Grimstone offered to “engage in discussions” with Premier League counsel.
The Minister’s own assessment of the government’s intention, included at the end of the memo, was: “We hope that we are helping to bring some clarity to a very sensitive situation to allow the parties to bring this to the decision point.”
Despite Grimstone’s efforts, the agreement was not made in 2020, as the legal advice never changed, and KSA refused to submit to the owners and directors test. In October 2021, the Premier League announced that a way through had been found to approve the takeover, as the PIF had “provided legally binding assurances that Newcastle United will not be controlled by the Kingdom of Saudi Arabia”.
Hoffman then told a meeting of the 20 clubs in the Premier League that the government had put pressure on the league to approve the takeover. Richard Masters, the chief executive of the league, told them it was not, however, and said in an interview with the BBC: “There were discussions with the government but no pressure was applied.” A Major League source indicated that Masters shares this view.
Grimstone responded to questions from the Guardian saying that he “vehemently” refused to conclude from the documents that he was working hard to facilitate the takeover, or that Johnson’s statement to parliament was false.
“Part of my role as Investment Minister is to be aware of potential major investments coming into the UK,” he said. “This was particularly important in investments such as Newcastle which were in the public domain and were attracting a lot of public interest.

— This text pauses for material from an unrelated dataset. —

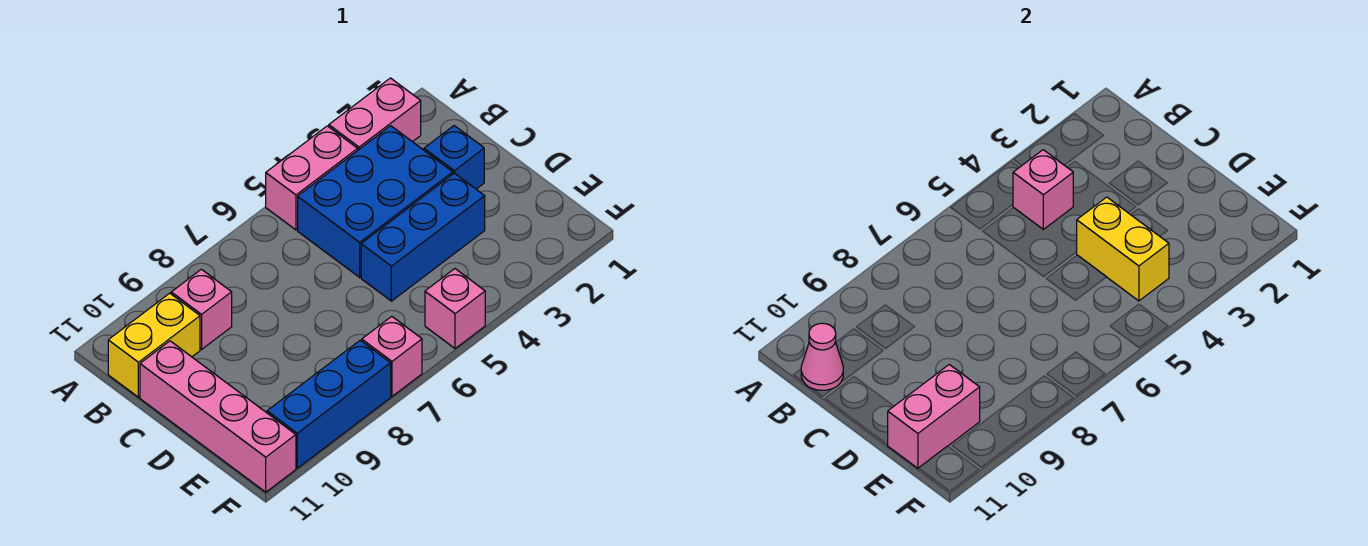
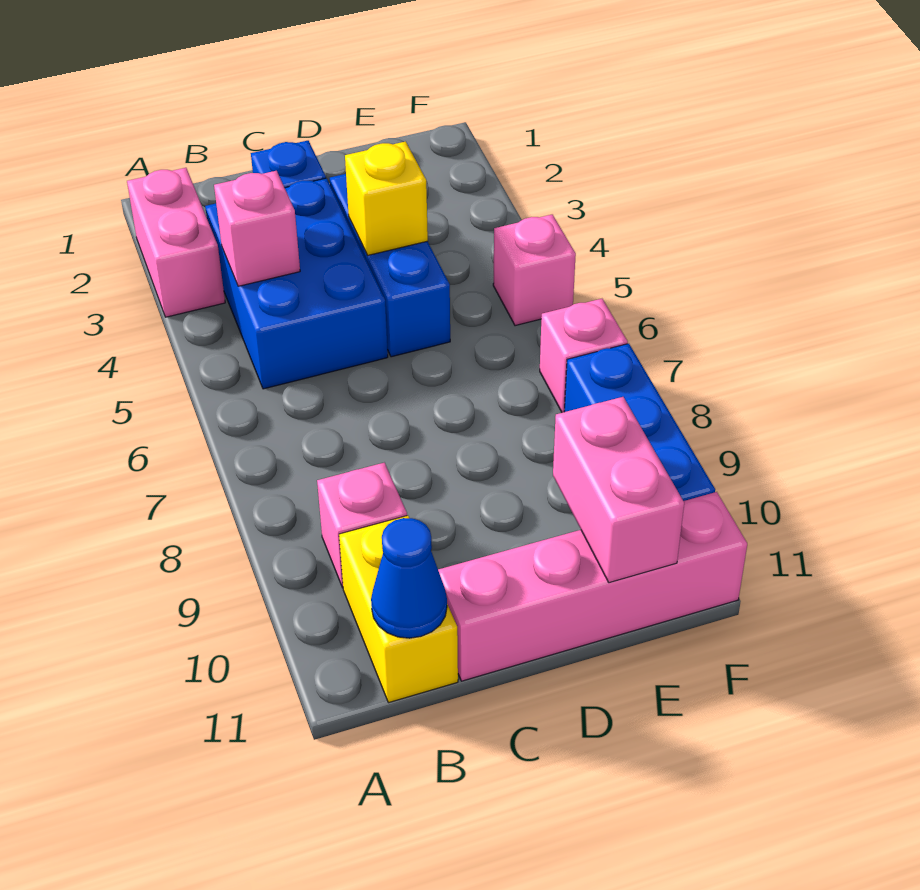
pink brick A4:A5 level 1 -> none
pink cone B11 level 2 -> blue cone B11 level 2
yellow brick D4:E4 level 2 -> yellow brick D4 level 2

I made it clear to Mr Hoffman that my only role was to facilitate the exchange of ideas between the PIF and the EPL and that I did not in any way seek to undermine the complete independence of the EPL in this matter .
“Obviously, as I would in any high-profile investment coming into the UK, I was concerned that the parties resolved this between themselves in a courteous and professional manner regardless of the outcome of their discussions.”
Grimstone resigned as minister in July after Johnson resigned, saying he had brought in “a £50bn investment”. That figure included £10bn deals each with Abu Dhabi and Qatar’s sovereign wealth funds.
Johnson did not answer questions about his statement to parliament, but a DIT spokesman said the government stood by all his previous statements.
Hoffman, who told the clubs he was unaffected by government pressure, declined to comment.